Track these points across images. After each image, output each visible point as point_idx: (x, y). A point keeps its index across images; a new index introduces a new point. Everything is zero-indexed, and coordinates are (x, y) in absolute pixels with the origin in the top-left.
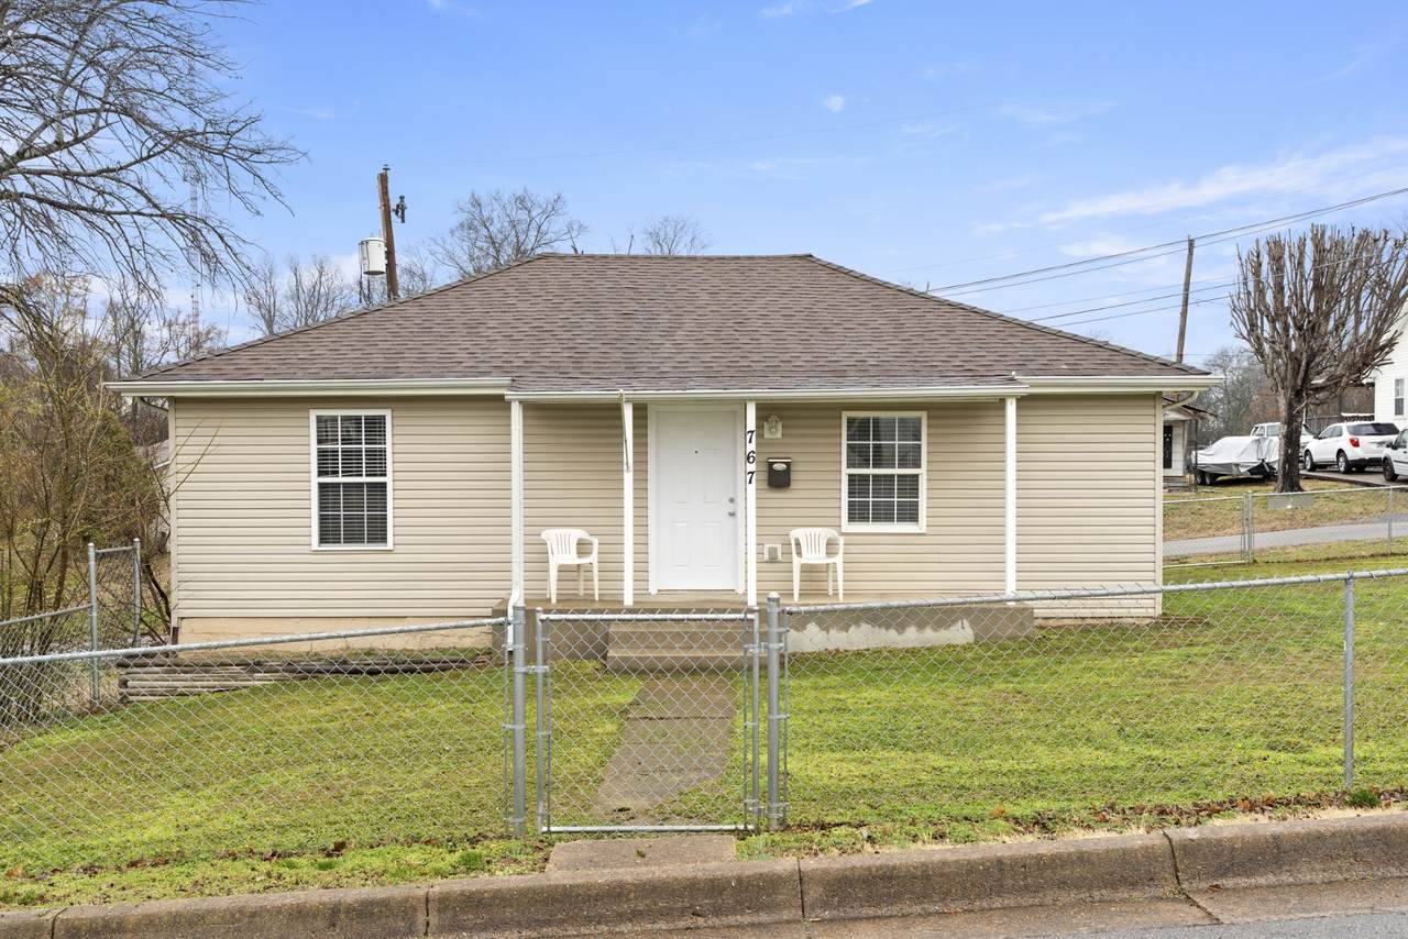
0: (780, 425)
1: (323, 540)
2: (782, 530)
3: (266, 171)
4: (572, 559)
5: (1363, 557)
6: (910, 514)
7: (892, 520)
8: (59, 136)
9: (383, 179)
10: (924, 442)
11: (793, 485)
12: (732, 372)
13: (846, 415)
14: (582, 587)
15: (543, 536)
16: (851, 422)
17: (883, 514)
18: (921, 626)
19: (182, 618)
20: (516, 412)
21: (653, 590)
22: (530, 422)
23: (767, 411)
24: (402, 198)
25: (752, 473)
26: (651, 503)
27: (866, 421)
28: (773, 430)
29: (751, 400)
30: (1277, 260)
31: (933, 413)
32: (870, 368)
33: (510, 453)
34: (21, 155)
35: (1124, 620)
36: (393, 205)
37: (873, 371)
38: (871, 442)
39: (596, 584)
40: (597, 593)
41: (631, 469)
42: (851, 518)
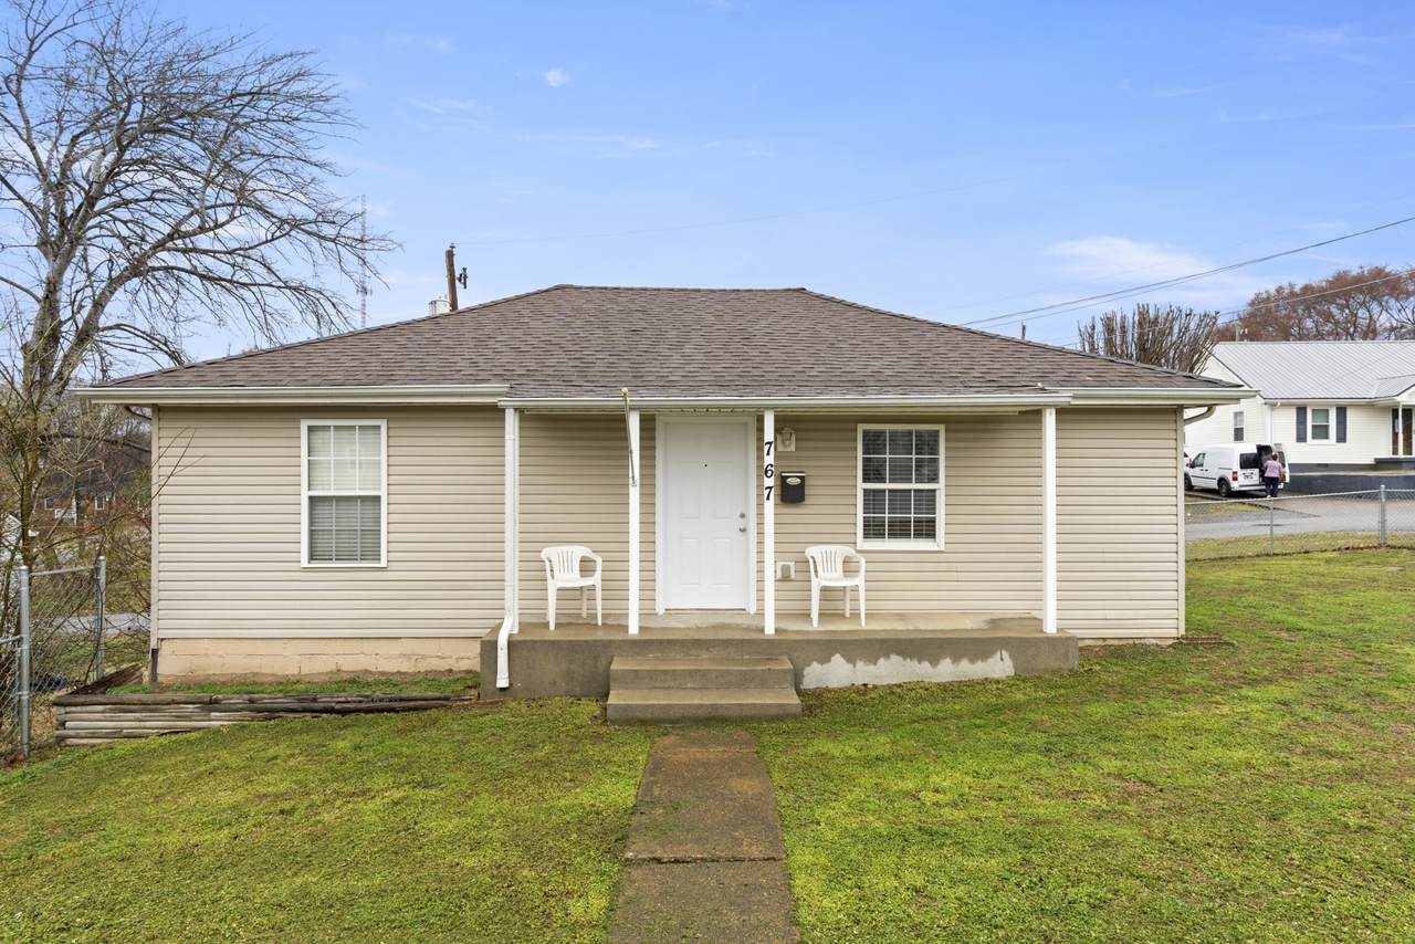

:::::

- _Problem requirements_:
Each line of the records is to be reproduced exactly, and each picture dropped.

- _Exercise answer_:
Track these points across images. After each image, output each visible point as point_idx: (x, y). A point keeps its index across images; a new index introduces a new point. Everything is zero-indexed, and coordinates are (x, y) in absolute pixels with the origin in the top-left.
0: (780, 425)
1: (323, 540)
2: (782, 530)
3: (266, 171)
4: (572, 559)
5: (1363, 557)
6: (910, 514)
7: (892, 520)
8: (59, 136)
9: (383, 179)
10: (924, 442)
11: (793, 485)
12: (732, 372)
13: (846, 415)
14: (582, 587)
15: (543, 536)
16: (851, 422)
17: (883, 514)
18: (921, 626)
19: (182, 618)
20: (516, 412)
21: (653, 590)
22: (530, 422)
23: (767, 411)
24: (402, 198)
25: (752, 473)
26: (651, 503)
27: (866, 421)
28: (773, 430)
29: (751, 400)
30: (1277, 260)
31: (933, 413)
32: (870, 368)
33: (510, 453)
34: (21, 155)
35: (1124, 620)
36: (393, 205)
37: (873, 371)
38: (871, 442)
39: (596, 584)
40: (597, 593)
41: (631, 469)
42: (851, 518)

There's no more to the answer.